> _Task goal_:
Scan the entries below for the word "художественного". Copy each line that has it.

> _Task inputs_:
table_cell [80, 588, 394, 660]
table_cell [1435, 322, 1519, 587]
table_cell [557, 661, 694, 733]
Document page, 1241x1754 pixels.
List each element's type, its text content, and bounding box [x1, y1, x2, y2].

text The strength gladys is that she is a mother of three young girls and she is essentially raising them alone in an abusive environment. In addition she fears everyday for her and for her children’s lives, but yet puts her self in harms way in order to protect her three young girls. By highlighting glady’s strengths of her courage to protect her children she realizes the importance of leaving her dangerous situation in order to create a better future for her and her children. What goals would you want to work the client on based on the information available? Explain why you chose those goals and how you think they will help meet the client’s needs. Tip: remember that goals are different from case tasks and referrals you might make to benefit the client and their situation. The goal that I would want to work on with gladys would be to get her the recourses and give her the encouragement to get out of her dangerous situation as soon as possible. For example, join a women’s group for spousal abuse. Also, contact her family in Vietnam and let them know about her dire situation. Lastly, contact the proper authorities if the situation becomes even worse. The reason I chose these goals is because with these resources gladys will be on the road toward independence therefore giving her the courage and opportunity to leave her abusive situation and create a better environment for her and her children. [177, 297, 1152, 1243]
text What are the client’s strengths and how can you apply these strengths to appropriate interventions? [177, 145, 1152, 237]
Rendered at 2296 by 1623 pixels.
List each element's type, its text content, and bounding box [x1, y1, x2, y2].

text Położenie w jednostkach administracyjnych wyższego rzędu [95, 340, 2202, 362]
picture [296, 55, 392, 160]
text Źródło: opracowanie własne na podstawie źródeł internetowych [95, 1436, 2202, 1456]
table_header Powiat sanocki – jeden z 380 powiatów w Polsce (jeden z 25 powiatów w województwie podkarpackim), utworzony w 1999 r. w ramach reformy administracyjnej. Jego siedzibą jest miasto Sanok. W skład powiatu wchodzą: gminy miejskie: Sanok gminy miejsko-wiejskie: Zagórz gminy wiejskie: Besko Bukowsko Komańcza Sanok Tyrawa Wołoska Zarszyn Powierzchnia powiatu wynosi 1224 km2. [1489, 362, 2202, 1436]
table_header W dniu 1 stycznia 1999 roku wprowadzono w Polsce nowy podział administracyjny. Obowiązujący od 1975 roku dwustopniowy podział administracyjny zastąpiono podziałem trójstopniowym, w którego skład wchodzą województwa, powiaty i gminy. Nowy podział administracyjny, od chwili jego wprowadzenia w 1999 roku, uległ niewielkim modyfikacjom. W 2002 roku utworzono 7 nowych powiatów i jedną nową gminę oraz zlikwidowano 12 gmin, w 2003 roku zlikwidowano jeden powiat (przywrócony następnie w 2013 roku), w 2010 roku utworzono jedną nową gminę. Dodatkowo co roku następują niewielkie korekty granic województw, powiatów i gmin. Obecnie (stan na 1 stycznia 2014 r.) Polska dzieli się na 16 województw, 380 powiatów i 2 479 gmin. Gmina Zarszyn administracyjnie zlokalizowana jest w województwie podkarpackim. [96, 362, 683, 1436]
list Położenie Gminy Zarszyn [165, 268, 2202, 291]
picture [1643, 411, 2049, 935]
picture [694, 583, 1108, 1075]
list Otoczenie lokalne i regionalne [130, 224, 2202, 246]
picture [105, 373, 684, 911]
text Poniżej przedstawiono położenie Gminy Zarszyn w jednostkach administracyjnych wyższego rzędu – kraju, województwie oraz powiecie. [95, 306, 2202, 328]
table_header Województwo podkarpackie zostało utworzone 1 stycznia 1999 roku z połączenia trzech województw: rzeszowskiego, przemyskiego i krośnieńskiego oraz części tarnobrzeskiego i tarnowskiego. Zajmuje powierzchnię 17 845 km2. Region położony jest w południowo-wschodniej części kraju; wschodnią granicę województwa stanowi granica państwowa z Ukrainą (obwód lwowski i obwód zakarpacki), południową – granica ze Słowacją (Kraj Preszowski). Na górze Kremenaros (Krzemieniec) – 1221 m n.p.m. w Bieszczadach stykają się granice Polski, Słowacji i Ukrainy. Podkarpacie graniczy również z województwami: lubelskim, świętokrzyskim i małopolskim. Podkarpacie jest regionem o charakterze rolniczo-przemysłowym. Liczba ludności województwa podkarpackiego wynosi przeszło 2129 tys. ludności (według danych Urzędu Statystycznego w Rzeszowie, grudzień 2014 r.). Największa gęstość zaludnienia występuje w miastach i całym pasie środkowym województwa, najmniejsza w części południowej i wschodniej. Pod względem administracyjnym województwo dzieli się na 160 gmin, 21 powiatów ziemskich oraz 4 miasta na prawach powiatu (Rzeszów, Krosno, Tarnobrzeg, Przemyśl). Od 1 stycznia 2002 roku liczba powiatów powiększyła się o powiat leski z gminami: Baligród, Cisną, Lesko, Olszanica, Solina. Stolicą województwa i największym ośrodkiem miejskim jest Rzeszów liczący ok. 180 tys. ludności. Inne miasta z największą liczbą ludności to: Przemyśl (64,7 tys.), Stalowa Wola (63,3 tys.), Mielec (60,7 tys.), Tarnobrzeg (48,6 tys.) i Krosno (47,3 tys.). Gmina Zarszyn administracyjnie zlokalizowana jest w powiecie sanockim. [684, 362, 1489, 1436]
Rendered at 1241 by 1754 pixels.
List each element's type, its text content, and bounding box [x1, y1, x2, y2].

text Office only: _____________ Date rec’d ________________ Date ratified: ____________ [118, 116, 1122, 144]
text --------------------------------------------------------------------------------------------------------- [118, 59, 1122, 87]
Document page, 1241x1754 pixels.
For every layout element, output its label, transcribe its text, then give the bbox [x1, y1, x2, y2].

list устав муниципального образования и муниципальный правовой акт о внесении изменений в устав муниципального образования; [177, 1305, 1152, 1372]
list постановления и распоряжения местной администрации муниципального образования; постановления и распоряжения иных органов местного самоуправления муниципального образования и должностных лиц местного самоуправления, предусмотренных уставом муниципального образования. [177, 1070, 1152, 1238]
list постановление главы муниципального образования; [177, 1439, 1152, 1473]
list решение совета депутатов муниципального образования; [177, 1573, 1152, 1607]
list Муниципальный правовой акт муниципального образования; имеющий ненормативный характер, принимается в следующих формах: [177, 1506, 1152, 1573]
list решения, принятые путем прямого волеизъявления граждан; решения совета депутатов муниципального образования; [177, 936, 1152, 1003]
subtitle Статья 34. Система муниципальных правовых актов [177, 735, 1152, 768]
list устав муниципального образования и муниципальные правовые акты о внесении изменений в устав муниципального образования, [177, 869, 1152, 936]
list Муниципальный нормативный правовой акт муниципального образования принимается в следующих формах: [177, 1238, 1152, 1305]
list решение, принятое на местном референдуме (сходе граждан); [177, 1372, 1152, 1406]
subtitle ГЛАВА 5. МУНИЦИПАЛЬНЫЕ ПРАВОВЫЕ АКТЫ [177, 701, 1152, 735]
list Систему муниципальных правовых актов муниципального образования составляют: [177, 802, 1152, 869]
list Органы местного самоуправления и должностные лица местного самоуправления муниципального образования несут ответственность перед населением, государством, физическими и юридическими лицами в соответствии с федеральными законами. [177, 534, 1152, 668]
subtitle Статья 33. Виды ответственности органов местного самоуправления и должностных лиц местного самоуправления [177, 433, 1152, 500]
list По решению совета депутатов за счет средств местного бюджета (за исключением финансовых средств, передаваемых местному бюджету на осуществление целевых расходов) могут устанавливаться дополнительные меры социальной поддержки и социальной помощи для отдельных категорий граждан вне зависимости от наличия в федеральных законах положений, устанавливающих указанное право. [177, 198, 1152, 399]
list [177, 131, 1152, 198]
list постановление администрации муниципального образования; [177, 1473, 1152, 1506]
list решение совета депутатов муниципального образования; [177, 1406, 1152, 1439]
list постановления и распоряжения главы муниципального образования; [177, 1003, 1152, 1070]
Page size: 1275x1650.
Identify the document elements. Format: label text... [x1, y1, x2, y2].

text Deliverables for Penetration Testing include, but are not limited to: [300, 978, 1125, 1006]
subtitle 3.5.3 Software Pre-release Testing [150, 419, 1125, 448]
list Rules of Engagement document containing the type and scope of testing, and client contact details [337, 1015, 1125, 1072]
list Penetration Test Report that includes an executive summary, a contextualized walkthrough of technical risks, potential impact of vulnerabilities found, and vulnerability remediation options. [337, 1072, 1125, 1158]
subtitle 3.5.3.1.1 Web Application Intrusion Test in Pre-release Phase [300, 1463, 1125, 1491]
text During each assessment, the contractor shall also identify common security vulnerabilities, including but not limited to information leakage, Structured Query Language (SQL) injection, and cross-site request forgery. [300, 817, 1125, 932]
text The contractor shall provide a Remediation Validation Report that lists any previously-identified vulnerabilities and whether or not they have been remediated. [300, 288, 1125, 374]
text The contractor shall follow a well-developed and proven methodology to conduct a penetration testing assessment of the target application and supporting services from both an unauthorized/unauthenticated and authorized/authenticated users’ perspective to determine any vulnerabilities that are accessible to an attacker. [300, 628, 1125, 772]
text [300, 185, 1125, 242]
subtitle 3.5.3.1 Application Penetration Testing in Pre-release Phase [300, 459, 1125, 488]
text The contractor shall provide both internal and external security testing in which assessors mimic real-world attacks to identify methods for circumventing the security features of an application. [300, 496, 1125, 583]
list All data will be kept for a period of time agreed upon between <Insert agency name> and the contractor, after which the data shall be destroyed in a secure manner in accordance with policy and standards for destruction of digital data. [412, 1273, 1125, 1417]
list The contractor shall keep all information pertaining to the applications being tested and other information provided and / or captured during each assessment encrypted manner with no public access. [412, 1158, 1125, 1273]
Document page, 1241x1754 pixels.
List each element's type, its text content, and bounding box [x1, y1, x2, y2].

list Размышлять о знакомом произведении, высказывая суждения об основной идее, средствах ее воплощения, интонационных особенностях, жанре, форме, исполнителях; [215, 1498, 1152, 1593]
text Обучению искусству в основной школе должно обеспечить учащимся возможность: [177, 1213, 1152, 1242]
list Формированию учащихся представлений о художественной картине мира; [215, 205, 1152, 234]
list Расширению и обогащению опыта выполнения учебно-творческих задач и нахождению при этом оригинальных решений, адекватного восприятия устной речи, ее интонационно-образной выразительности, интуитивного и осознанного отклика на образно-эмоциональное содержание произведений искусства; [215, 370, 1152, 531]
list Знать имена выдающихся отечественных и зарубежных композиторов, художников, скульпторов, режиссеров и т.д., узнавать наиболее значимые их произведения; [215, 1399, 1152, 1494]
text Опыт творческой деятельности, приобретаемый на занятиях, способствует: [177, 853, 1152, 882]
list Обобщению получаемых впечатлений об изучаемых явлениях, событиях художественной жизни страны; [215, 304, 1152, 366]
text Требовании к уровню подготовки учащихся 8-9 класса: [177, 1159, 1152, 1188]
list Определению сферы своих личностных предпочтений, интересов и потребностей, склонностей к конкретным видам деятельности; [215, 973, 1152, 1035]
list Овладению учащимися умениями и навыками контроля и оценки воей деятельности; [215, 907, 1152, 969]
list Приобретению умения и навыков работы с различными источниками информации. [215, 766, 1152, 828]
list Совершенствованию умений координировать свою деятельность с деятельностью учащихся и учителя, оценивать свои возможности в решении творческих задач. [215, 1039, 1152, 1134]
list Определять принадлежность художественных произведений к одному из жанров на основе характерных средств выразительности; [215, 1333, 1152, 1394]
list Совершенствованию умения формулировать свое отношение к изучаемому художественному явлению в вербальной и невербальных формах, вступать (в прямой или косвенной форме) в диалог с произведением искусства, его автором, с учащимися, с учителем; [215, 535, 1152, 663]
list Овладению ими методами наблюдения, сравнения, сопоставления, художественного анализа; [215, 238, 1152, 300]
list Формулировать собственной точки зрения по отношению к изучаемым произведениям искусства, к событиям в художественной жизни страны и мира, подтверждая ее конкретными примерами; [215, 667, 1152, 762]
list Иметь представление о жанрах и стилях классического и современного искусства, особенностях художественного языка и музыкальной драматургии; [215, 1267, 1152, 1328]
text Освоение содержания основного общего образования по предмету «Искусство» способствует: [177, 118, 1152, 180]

> _Result of this task_:
list Овладению ими методами наблюдения, сравнения, сопоставления, художественного анализа; [215, 238, 1152, 300]
list Иметь представление о жанрах и стилях классического и современного искусства, особенностях художественного языка и музыкальной драматургии; [215, 1267, 1152, 1328]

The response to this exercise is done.